WORK TO BE COMPLETED
Although the data below holds other lines too, output only those from the line with "right knee: (241, 724, 16)" up to and including the line with "left knee: (398, 706, 12)", exactly as they appear.
────────────────────────────────────────
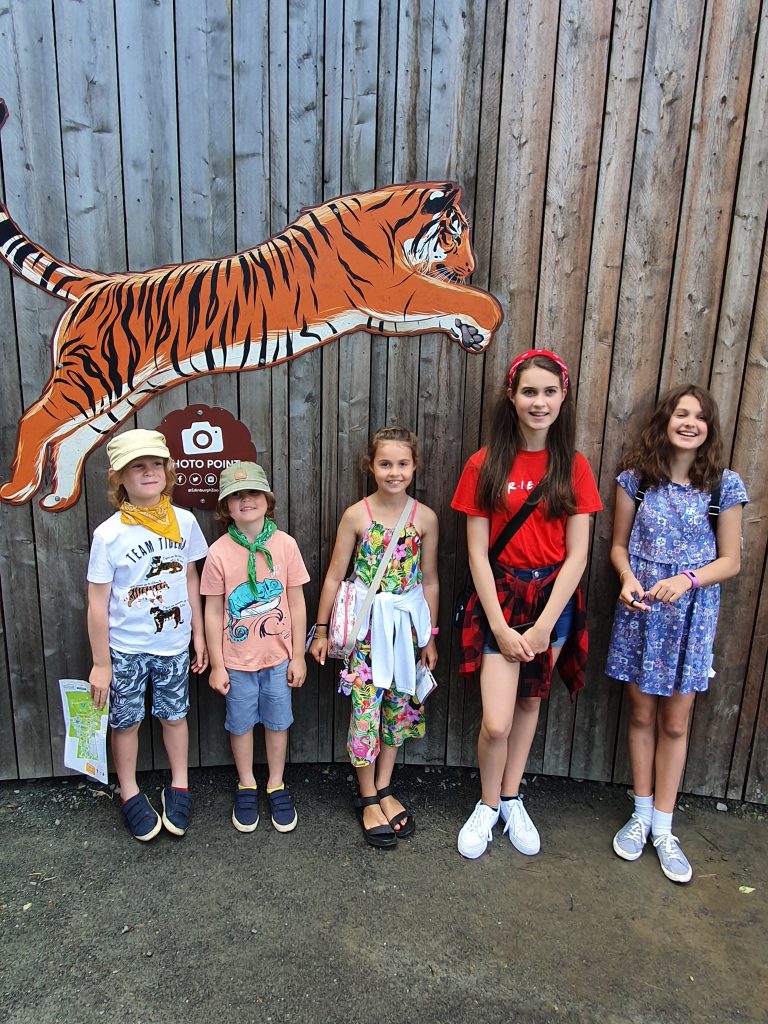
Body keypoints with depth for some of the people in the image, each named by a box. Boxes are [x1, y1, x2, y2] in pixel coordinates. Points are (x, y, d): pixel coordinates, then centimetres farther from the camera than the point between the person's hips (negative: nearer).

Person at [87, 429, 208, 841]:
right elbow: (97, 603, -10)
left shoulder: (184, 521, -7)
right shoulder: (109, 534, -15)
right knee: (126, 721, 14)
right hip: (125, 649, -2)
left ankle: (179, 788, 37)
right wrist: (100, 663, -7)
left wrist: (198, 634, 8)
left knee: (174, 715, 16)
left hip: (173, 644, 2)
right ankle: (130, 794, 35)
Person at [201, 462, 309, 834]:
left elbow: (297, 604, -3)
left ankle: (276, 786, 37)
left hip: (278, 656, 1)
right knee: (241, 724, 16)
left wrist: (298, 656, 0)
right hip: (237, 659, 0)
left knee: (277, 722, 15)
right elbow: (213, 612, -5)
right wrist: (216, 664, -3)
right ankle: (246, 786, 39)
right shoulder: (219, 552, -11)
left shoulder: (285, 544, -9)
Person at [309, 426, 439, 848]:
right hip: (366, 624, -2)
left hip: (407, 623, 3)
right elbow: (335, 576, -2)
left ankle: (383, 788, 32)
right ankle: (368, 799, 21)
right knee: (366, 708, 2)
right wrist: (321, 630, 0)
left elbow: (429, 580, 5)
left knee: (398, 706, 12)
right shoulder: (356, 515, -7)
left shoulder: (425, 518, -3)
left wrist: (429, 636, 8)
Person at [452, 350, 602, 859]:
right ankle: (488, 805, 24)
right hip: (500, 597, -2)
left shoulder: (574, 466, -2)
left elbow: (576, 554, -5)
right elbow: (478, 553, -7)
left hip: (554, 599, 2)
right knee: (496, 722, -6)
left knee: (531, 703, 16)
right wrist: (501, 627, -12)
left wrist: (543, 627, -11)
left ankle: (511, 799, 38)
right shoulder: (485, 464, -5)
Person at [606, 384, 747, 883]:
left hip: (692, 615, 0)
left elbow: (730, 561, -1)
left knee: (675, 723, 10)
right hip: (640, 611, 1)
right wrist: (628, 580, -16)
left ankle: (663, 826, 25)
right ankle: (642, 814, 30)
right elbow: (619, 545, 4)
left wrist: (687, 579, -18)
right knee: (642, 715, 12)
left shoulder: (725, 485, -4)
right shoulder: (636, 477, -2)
────────────────────────────────────────
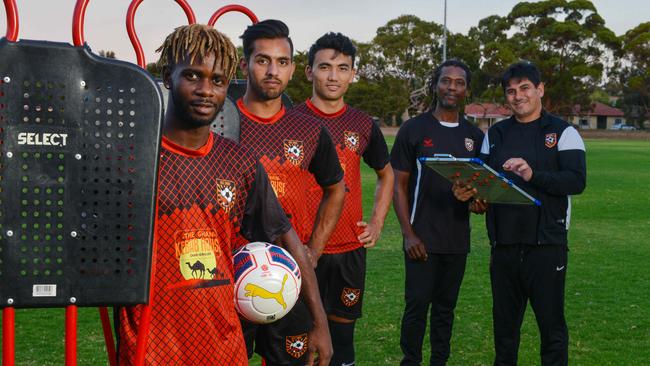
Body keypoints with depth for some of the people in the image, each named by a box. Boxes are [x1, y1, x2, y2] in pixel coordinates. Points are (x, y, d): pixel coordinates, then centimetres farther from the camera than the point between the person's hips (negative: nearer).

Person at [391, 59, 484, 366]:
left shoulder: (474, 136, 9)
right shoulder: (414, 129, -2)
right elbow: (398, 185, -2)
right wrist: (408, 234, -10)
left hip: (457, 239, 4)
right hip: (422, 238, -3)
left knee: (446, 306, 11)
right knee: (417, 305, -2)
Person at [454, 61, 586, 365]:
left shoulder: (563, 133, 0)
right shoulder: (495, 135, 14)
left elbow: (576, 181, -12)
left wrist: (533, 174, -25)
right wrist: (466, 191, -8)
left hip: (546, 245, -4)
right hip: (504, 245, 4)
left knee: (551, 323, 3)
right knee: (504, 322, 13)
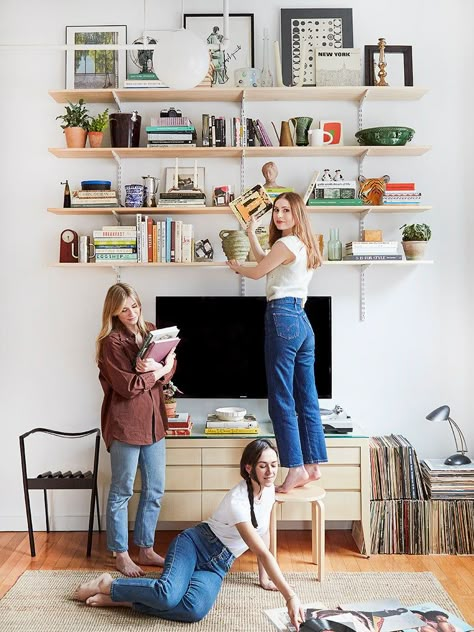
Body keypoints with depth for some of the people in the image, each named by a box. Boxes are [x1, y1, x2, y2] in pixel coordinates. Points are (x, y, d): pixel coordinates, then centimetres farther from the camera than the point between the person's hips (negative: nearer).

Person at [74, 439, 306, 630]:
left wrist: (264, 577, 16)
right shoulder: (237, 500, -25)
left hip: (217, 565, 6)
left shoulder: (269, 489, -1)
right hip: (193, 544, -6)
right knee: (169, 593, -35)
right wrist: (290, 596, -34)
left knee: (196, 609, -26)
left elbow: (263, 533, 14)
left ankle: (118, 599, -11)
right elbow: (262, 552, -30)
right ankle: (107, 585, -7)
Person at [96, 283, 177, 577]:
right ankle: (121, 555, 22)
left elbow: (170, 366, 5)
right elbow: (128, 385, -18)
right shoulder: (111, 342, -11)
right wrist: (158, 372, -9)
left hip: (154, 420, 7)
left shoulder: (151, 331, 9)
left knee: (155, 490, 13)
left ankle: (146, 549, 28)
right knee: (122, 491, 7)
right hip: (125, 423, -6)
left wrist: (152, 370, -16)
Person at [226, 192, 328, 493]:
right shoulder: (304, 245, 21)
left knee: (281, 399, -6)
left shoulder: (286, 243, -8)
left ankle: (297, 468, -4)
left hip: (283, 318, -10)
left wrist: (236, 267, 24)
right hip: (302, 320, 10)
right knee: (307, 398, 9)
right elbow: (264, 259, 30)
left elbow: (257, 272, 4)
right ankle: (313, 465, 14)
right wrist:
────────────────────────────────────────
ANSWER FOR THE TASK
right knee: (241, 724, 16)
left wrist: (298, 656, 0)
right hip: (237, 659, 0)
left knee: (277, 722, 15)
right elbow: (213, 612, -5)
right wrist: (216, 664, -3)
right ankle: (246, 786, 39)
right shoulder: (219, 552, -11)
left shoulder: (285, 544, -9)
Person at [309, 426, 439, 848]:
right hip: (366, 624, -2)
left hip: (407, 623, 3)
right elbow: (335, 576, -2)
left ankle: (383, 788, 32)
right ankle: (368, 799, 21)
right knee: (366, 708, 2)
right wrist: (321, 630, 0)
left elbow: (429, 580, 5)
left knee: (398, 706, 12)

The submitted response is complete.